There is a lot to admire about Hopkins’s approach in this book. His focus on explaining the values of a key dependent variable (ACA support or opposition), rather than on testing specific causal hypotheses, allows for an appropriately broad view of a major case in policy opinion and makes the substantive size of effects a central concern rather than the usual afterthought. At the same time, the book presents a wide range of hypothesis tests, effectively engaging with the relevant literatures on their own terms even as the author takes a more comprehensive view. The result is a book that reads more like a good-faith attempt to engage with and understand the facts than an exercise in motivated skepticism.
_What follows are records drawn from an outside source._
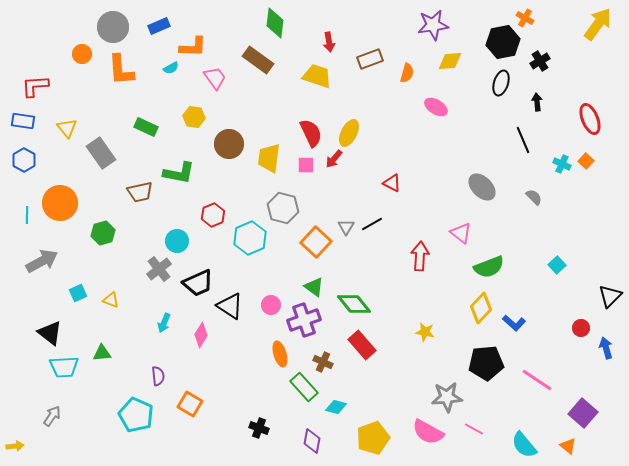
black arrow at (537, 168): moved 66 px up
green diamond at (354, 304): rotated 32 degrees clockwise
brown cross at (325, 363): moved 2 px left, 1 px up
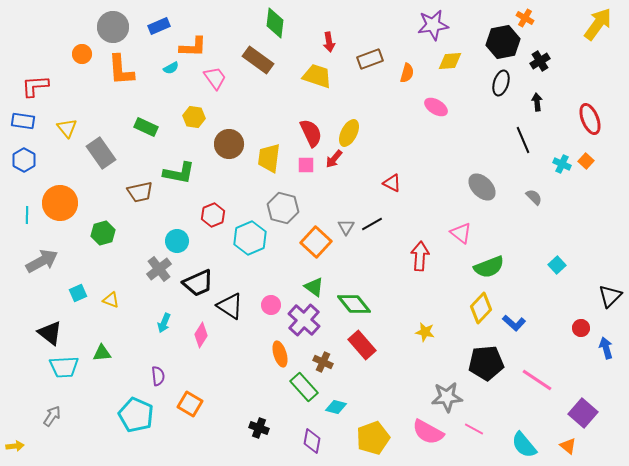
purple cross at (304, 320): rotated 28 degrees counterclockwise
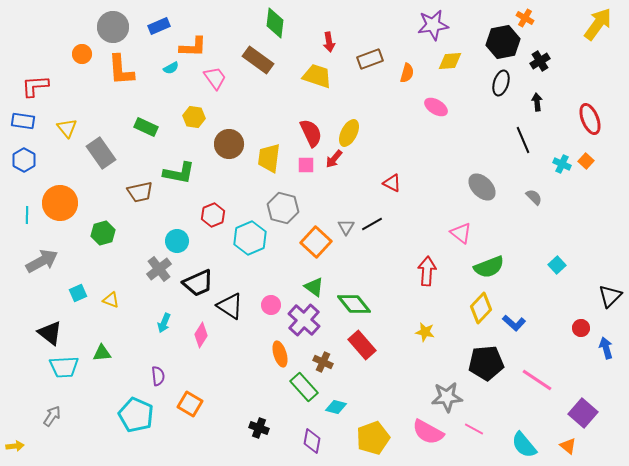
red arrow at (420, 256): moved 7 px right, 15 px down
This is a book that scholars of health policy, political behavior, and policy feedback, me included, should take very seriously.

In terms of data and methods, Hopkins avoids the pitfalls of some prior work by considering a wide range of data gathered over the entire 12-year period covered by the book, including numerous original cross-sectional surveys through various firms, the Kaiser Family Foundation’s Health Tracking Poll (a repeated cross-sectional survey), and original panel survey data, as well as survey experiments and even a field experiment (pp. 172–74). He also makes use of thousands of open-ended survey responses captured over time, pairing them with data on press releases from politicians, to assess the relationship between elite and mass understandings of the ACA, a technique that has promise for the study of elites’ influence on mass opinion on issues beyond health policy.
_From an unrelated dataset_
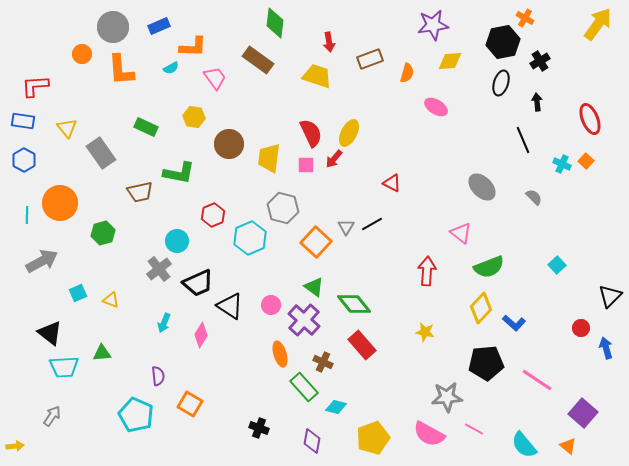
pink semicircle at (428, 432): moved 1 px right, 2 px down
The book is engagingly written and strikes a nice balance between being accessible to smart lay readers and speaking to a scholarly audience. Although the occasional regression table and discussion of p-values may puzzle readers unfamiliar with quantitative methods, this is a book that one could reasonably assign to an advanced undergraduate class on health politics or public opinion. At the same time, it is unmistakably a work of serious academic research.

My chief criticism of Stable Condition is that Hopkins continues the questionable tradition of studying overall favorability toward the ACA (also known as the “health reform bill…signed into law in 2010” in surveys) while knowing full well that this evaluation has little relationship with how Americans feel about the actual policies included in the legislation (pp. 59–60). This isn’t to say that a person’s overall impression of the ACA as a political symbol is not worth understanding, but I wish the book had given more attention to specific health policy beliefs as important dependent variables. After all, the notion of the ACA as a unified whole to be preserved or repealed has become more and more disconnected from real policy decisions as time has passed, with the ability of states (and, in some cases, voters themselves) to decide on Medicaid expansion as a stand-alone issue, the repeal of the hated individual mandate in 2017, and the expansion of ACA marketplace premium subsidies initiated during the COVID-19 pandemic and extended by the Inflation Reduction Act of 2022. Hopkins considers aggregate predictors of vote shares in favor of Medicaid-expansion ballot initiatives in Maine and Oklahoma (chap. 4) but only as a test of self-interest arguments about the ACA. Otherwise, the book is focused on understanding holistic evaluations of the law to the exclusion of more specific beliefs.

The good news is that Hopkins has demonstrated a solid model for future research on public opinion on all sorts of policy issues, whether related to the ACA or not. I recommend this book not only to my colleagues in the health politics and policy spheres but also to anyone seeking a better understanding of American public opinion on public policy.